"You shan't worry over 'em, Mis' Mayberry," answered pretty Bettie quickly, "You get every Providence trouble landed right on your shoulders as soon as one comes. You don't get a chance to do nothing but deal out ease to other people's bodies and souls, too."

"Well, a cup of cold water held to other folks' mouths is a mighty good way to quench your own thirst, Bettie child, and I'm glad if it are gave to me to label out the blessing of ease. But have you been in to the Deacon's this morning?"

"No'm, I'm a-going to stop as I go along home," answered Bettie. "I have seed the little raven paddling back and forth, so I guess they is all right. I must hurry on now, for I see Miss Prissy at the window looking for me. Ain't my baby a-growing?" she asked, as she picked little Hoover off of the floor and again enveloped the bobbing head under her own shawl.

"Yes, it are, and Mr. Hoover's a-smiling hisself fat by the day, child," answered Mother Mayberry with a smile. "Do you pass on the word to Elinory here that Providence husbands wear good, both warp and woof?"

"That they do, Miss Elinory, and I never seed nothing like 'em in my travels," called back the bride from the door, as she reefed in her skirts and sailed out in the downpour.

"Well, your mind oughter be satisfied, child, for Bettie muster seen a good deal of the world in that three weeks' bridal trip in the farm wagon," laughed Mother Mayberry at the singer lady by the window. "Now I'm a-going to swim out to gather eggs and I'll be back if I don't drown." With which she left the girl and the tot to resume their watch down the Road for a horse and rider due in not over two hours' time.
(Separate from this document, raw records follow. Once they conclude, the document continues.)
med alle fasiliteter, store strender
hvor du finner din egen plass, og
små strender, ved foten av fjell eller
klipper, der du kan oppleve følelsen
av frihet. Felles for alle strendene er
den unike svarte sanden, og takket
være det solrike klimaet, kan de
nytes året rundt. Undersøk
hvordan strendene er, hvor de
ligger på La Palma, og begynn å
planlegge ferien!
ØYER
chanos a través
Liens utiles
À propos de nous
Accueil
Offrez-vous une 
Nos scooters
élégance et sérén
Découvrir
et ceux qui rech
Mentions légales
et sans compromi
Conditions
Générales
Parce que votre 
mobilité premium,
And indeed the last of old June's days seemed in danger of dripping away from her in tears of farewell. Rain clouds hung low over Harpeth Hills and drifted down to the very top of Providence Nob. A steady downpour had begun in the night and held on into the day and seemed to increase in volume as the hours wore away. The tall maples were standing depressed-boughed and dripping and the poplar leaves hung sodden and wet, refusing a glimpse of their silver lining. A row of bleeding-hearts down the walk were turning faint pink and drooping to the ground, while every rose in the yard was shattered and wasted away.
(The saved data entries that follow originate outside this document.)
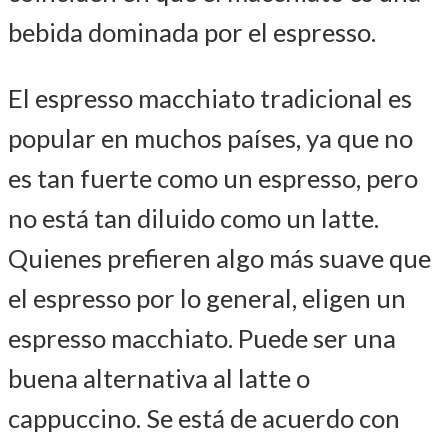
bebida dominada por el espresso.
El espresso macchiato tradicional es
popular en muchos países, ya que no
es tan fuerte como un espresso, pero
no está tan diluido como un latte.
Quienes prefieren algo más suave que
el espresso por lo general, eligen un
espresso macchiato. Puede ser una
buena alternativa al latte o
cappuccino. Se está de acuerdo con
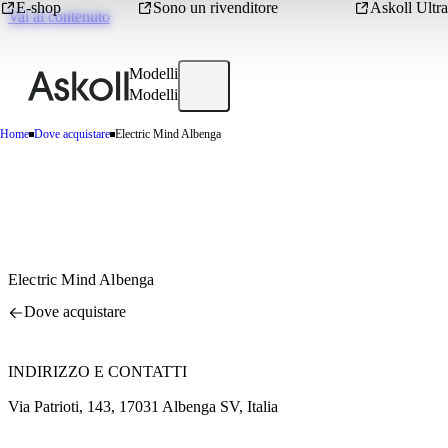
E-shop
Sono un rivenditore
Askoll Ultra
Vai al contenuto
Modelli
Modelli
Home
Dove acquistare
Electric Mind Albenga
Electric Mind Albenga
Dove acquistare
INDIRIZZO E CONTATTI
Via Patrioti, 143, 17031 Albenga SV, Italia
"Rain, rain!" wailed Martin Luther under his breath, as he pressed his cheek to the window-pane and looked without interest at a forlorn rooster huddled with a couple of hens under the snowball bush.

"Don't you want a cake and some milk?" asked the singer lady, as she gave him a comforting hug and essayed consolation by the offer of a material distraction.

"No milk, no cake; L-i-z-a, thank ma'am, please," he sobbed a disconsolate demand for what he considered a good substitute sunbeam.